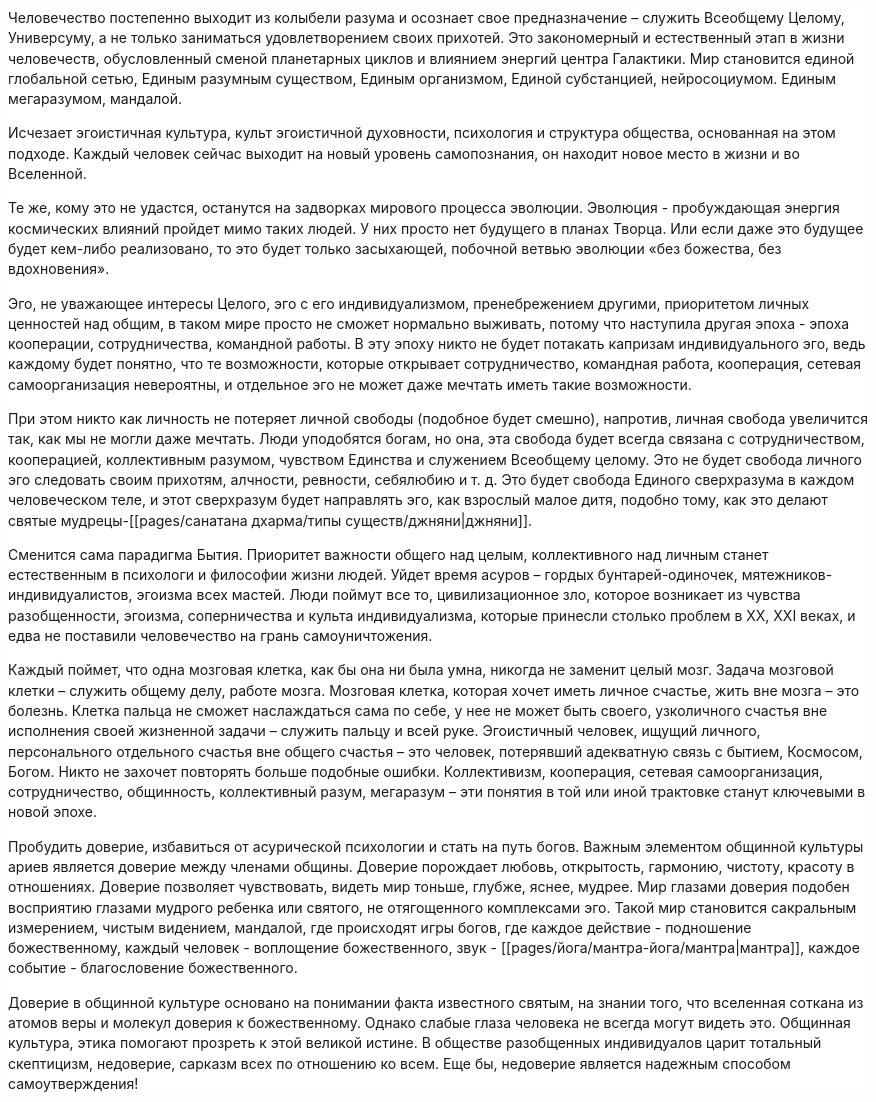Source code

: Человечество постепенно выходит из колыбели разума и осознает свое предназначение – служить Всеобщему Целому, Универсуму, а не только заниматься удовлетворением своих прихотей. Это закономерный и естественный этап в жизни человечеств, обусловленный сменой планетарных циклов и влиянием энергий центра Галактики. Мир становится единой глобальной сетью, Единым разумным существом, Единым организмом, Единой субстанцией, нейросоциумом. Единым мегаразумом, мандалой.

Исчезает эгоистичная культура, культ эгоистичной духовности, психология и структура общества, основанная на этом подходе. Каждый человек сейчас выходит на новый уровень самопознания, он находит новое место в жизни и во Вселенной.

Те же, кому это не удастся, останутся на задворках мирового процесса эволюции. Эволюция - пробуждающая энергия космических влияний пройдет мимо таких людей. У них просто нет будущего в планах Творца. Или если даже это будущее будет кем-либо реализовано, то это будет только засыхающей, побочной ветвью эволюции «без божества, без вдохновения».

Эго, не уважающее интересы Целого, эго с его индивидуализмом, пренебрежением другими, приоритетом личных ценностей над общим, в таком мире просто не сможет нормально выживать, потому что наступила другая эпоха - эпоха кооперации, сотрудничества, командной работы. В эту эпоху никто не будет потакать капризам индивидуального эго, ведь каждому будет понятно, что те возможности, которые открывает сотрудничество, командная работа, кооперация, сетевая самоорганизация невероятны, и отдельное эго не может даже мечтать иметь такие возможности.

При этом никто как личность не потеряет личной свободы (подобное будет смешно), напротив, личная свобода увеличится так, как мы не могли даже мечтать. Люди уподобятся богам, но она, эта свобода будет всегда связана с сотрудничеством, кооперацией, коллективным разумом, чувством Единства и служением Всеобщему целому. Это не будет свобода личного эго следовать своим прихотям, алчности, ревности, себялюбию и т. д. Это будет свобода Единого сверхразума в каждом человеческом теле, и этот сверхразум будет направлять эго, как взрослый малое дитя, подобно тому, как это делают святые мудрецы-[[pages/санатана дхарма/типы существ/джняни|джняни]].

Сменится сама парадигма Бытия. Приоритет важности общего над целым, коллективного над личным станет естественным в психологи и философии жизни людей. Уйдет время асуров – гордых бунтарей-одиночек, мятежников-индивидуалистов, эгоизма всех мастей. Люди поймут все то, цивилизационное зло, которое возникает из чувства разобщенности, эгоизма, соперничества и культа индивидуализма, которые принесли столько проблем в ХХ, ХХI веках, и едва не поставили человечество на грань самоуничтожения.

Каждый поймет, что одна мозговая клетка, как бы она ни была умна, никогда не заменит целый мозг. Задача мозговой клетки – служить общему делу, работе мозга. Мозговая клетка, которая хочет иметь личное счастье, жить вне мозга – это болезнь. Клетка пальца не сможет наслаждаться сама по себе, у нее не может быть своего, узколичного счастья вне исполнения своей жизненной задачи – служить пальцу и всей руке. Эгоистичный человек, ищущий личного, персонального отдельного счастья вне общего счастья – это человек, потерявший адекватную связь с бытием, Космосом, Богом. Никто не захочет повторять больше подобные ошибки. Коллективизм, кооперация, сетевая самоорганизация, сотрудничество, общинность, коллективный разум, мегаразум – эти понятия в той или иной трактовке станут ключевыми в новой эпохе.

Пробудить доверие, избавиться от асурической психологии и стать на путь богов. Важным элементом общинной культуры ариев является доверие между членами общины. Доверие порождает любовь, открытость, гармонию, чистоту, красоту в отношениях. Доверие позволяет чувствовать, видеть мир тоньше, глубже, яснее, мудрее. Мир глазами доверия подобен восприятию глазами мудрого ребенка или святого, не отягощенного комплексами эго. Такой мир становится сакральным измерением, чистым видением, мандалой, где происходят игры богов, где каждое действие - подношение божественному, каждый человек - воплощение божественного, звук - [[pages/йога/мантра-йога/мантра|мантра]], каждое событие - благословение божественного.

Доверие в общинной культуре основано на понимании факта известного святым, на знании того, что вселенная соткана из атомов веры и молекул доверия к божественному. Однако слабые глаза человека не всегда могут видеть это. Общинная культура, этика помогают прозреть к этой великой истине. В обществе разобщенных индивидуалов царит тотальный скептицизм, недоверие, сарказм всех по отношению ко всем. Еще бы, недоверие является надежным способом самоутверждения!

Task item: Type the material out again exactly. Skip the pictures.

Expected output:
Source code

: Человечество постепенно выходит из колыбели разума и осознает свое предназначение – служить Всеобщему Целому, Универсуму, а не только заниматься удовлетворением своих прихотей. Это закономерный и естественный этап в жизни человечеств, обусловленный сменой планетарных циклов и влиянием энергий центра Галактики. Мир становится единой глобальной сетью, Единым разумным существом, Единым организмом, Единой субстанцией, нейросоциумом. Единым мегаразумом, мандалой.

Исчезает эгоистичная культура, культ эгоистичной духовности, психология и структура общества, основанная на этом подходе. Каждый человек сейчас выходит на новый уровень самопознания, он находит новое место в жизни и во Вселенной.

Те же, кому это не удастся, останутся на задворках мирового процесса эволюции. Эволюция - пробуждающая энергия космических влияний пройдет мимо таких людей. У них просто нет будущего в планах Творца. Или если даже это будущее будет кем-либо реализовано, то это будет только засыхающей, побочной ветвью эволюции «без божества, без вдохновения».

Эго, не уважающее интересы Целого, эго с его индивидуализмом, пренебрежением другими, приоритетом личных ценностей над общим, в таком мире просто не сможет нормально выживать, потому что наступила другая эпоха - эпоха кооперации, сотрудничества, командной работы. В эту эпоху никто не будет потакать капризам индивидуального эго, ведь каждому будет понятно, что те возможности, которые открывает сотрудничество, командная работа, кооперация, сетевая самоорганизация невероятны, и отдельное эго не может даже мечтать иметь такие возможности.

При этом никто как личность не потеряет личной свободы (подобное будет смешно), напротив, личная свобода увеличится так, как мы не могли даже мечтать. Люди уподобятся богам, но она, эта свобода будет всегда связана с сотрудничеством, кооперацией, коллективным разумом, чувством Единства и служением Всеобщему целому. Это не будет свобода личного эго следовать своим прихотям, алчности, ревности, себялюбию и т. д. Это будет свобода Единого сверхразума в каждом человеческом теле, и этот сверхразум будет направлять эго, как взрослый малое дитя, подобно тому, как это делают святые мудрецы-[[pages/санатана дхарма/типы существ/джняни|джняни]].

Сменится сама парадигма Бытия. Приоритет важности общего над целым, коллективного над личным станет естественным в психологи и философии жизни людей. Уйдет время асуров – гордых бунтарей-одиночек, мятежников-индивидуалистов, эгоизма всех мастей. Люди поймут все то, цивилизационное зло, которое возникает из чувства разобщенности, эгоизма, соперничества и культа индивидуализма, которые принесли столько проблем в ХХ, ХХI веках, и едва не поставили человечество на грань самоуничтожения.

Каждый поймет, что одна мозговая клетка, как бы она ни была умна, никогда не заменит целый мозг. Задача мозговой клетки – служить общему делу, работе мозга. Мозговая клетка, которая хочет иметь личное счастье, жить вне мозга – это болезнь. Клетка пальца не сможет наслаждаться сама по себе, у нее не может быть своего, узколичного счастья вне исполнения своей жизненной задачи – служить пальцу и всей руке. Эгоистичный человек, ищущий личного, персонального отдельного счастья вне общего счастья – это человек, потерявший адекватную связь с бытием, Космосом, Богом. Никто не захочет повторять больше подобные ошибки. Коллективизм, кооперация, сетевая самоорганизация, сотрудничество, общинность, коллективный разум, мегаразум – эти понятия в той или иной трактовке станут ключевыми в новой эпохе.

Пробудить доверие, избавиться от асурической психологии и стать на путь богов. Важным элементом общинной культуры ариев является доверие между членами общины. Доверие порождает любовь, открытость, гармонию, чистоту, красоту в отношениях. Доверие позволяет чувствовать, видеть мир тоньше, глубже, яснее, мудрее. Мир глазами доверия подобен восприятию глазами мудрого ребенка или святого, не отягощенного комплексами эго. Такой мир становится сакральным измерением, чистым видением, мандалой, где происходят игры богов, где каждое действие - подношение божественному, каждый человек - воплощение божественного, звук - [[pages/йога/мантра-йога/мантра|мантра]], каждое событие - благословение божественного.

Доверие в общинной культуре основано на понимании факта известного святым, на знании того, что вселенная соткана из атомов веры и молекул доверия к божественному. Однако слабые глаза человека не всегда могут видеть это. Общинная культура, этика помогают прозреть к этой великой истине. В обществе разобщенных индивидуалов царит тотальный скептицизм, недоверие, сарказм всех по отношению ко всем. Еще бы, недоверие является надежным способом самоутверждения!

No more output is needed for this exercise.